日本地球惑星科学連合2022年大会

講演情報

[E] 口頭発表

セッション記号 M (領域外・複数領域) » M-IS ジョイント

[M-IS01] Environmental, Socio-Economic and Climatic Changes in Northern Eurasia

2022年5月26日(木) 10:45 〜 12:15 106 (幕張メッセ国際会議場)

コンビーナ:Pavel Groisman(NC State University Research Scholar at NOAA National Centers for Environmental Information, Asheville, North Carolina, USA)、コンビーナ:Maksyutov Shamil(National Institute for Environmental Studies)、Streletskiy Dmitry A(George Washington University)、コンビーナ:Kukavskaya Elena(V.N. Sukachev Institute of Forest of the Siberian Branch of the Russian Academy of Sciences - separate subdivision of the FRC KSC SB RAS)、座長:Groisman Pavel(NC State University Research Scholar at NOAA National Centers for Environmental Information, Asheville, North Carolina, USA)、Elena Kukavskaya(V.N. Sukachev Institute of Forest of the Siberian Branch of the Russian Academy of Sciences - separate subdivision of the FRC KSC SB RAS)、Dmitry A Streletskiy(George Washington University)

11:15 〜 11:30

[MIS01-09] Monitoring of vegetation properties and greenhouse gas fluxes on carbon experimental sites in North Caucasus region

*Bulat Kerimov1、Ibragim Kerimov2,3、Alexander Olchev4、Lyubov Makhmudova2 (1.NTNU、2.GSTOU、3.IPE RAS、4.MSU)

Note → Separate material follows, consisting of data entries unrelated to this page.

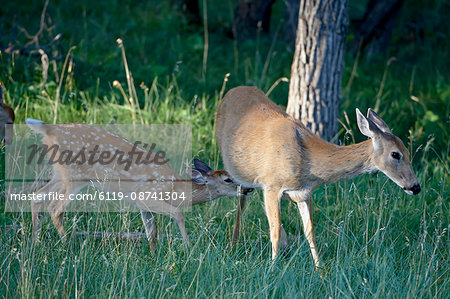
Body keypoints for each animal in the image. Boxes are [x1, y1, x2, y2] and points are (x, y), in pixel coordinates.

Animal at [26, 119, 244, 248]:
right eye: (228, 179)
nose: (246, 189)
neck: (175, 188)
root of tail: (49, 128)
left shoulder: (142, 206)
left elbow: (152, 232)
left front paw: (153, 255)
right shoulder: (148, 195)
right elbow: (178, 214)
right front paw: (188, 247)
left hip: (59, 173)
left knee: (37, 197)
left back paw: (35, 243)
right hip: (76, 176)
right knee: (55, 207)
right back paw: (67, 246)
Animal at [216, 85, 420, 268]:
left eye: (408, 152)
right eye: (395, 154)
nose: (415, 187)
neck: (306, 162)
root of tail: (232, 90)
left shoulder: (303, 193)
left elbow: (310, 232)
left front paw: (319, 270)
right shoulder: (272, 185)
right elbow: (274, 231)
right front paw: (272, 268)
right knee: (241, 202)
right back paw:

キーワード:Greenhouse Gas, Remote sensing, Monitoring, North Caucasus, Carbon sequestration

Forest vegetation is an important element and one of the major contributors to carbon sequestration and greenhouse gas (GHG) uptake in terrestrial ecosystems. Information about forest species composition and biomass distribution is vital for the accurate estimation of GHG fluxes and carbon stocks, as well as deriving the possible influence of forests on climate. The Carbon research site network in Russia was organized to obtain new data on GHG fluxes and carbon sequestration in various terrestrial ecosystems. A critical scientific task of such centers is to develop innovative technologies for controlling GHG emissions and uptake in various natural ecosystems. One of the recently created carbon experimental sites is situated at the Alkhanchurt valley in the Chechen Republic in North Caucasus region. The vegetation in the study area is represented by young trees of different species (willows, tilia, and mulberries) planted in 2021. The total area of the carbon experimental site is about 0.225 km2.

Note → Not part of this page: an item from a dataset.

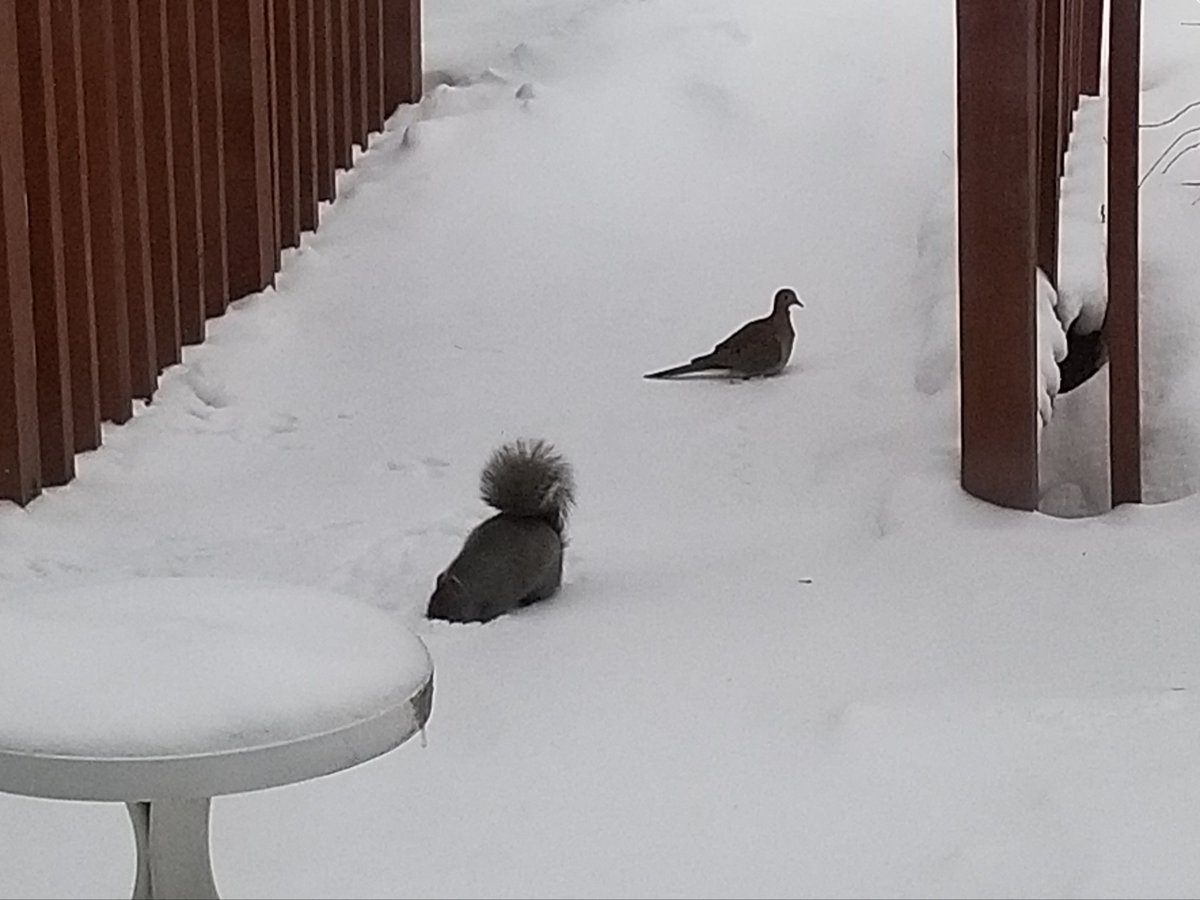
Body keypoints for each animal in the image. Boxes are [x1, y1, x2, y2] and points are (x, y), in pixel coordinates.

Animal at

In order to accurately estimate the carbon stock in the area, the aggregated approach based on in situ and remote sensing data will be used. To obtain detailed information about vegetation (plant canopy structure, tree living conditions, etc.) and soil properties the aggregated information from multispectral sensor (RedEge-MX) and airborne LiDAR (AGM-MS1.200) installed on unmanned aerial vehicles (UAV) will be used. To analyze the vegetation properties, carbon stocks, and GHG fluxes from remote sensing data various techniques including modeling approaches based on machine learning techniques will be employed. The GHG fluxes on the experimental site will be measured using tower-based eddy-covariance and chamber systems equipped with CO2, H2O, and CH4 infrared gas analyzers. The experimental data and modeling approaches developed within the frameworks of the research will be used in further studies of temporal and spatial variability of GHG fluxes and carbon stocks in different regions of the North Caucasus.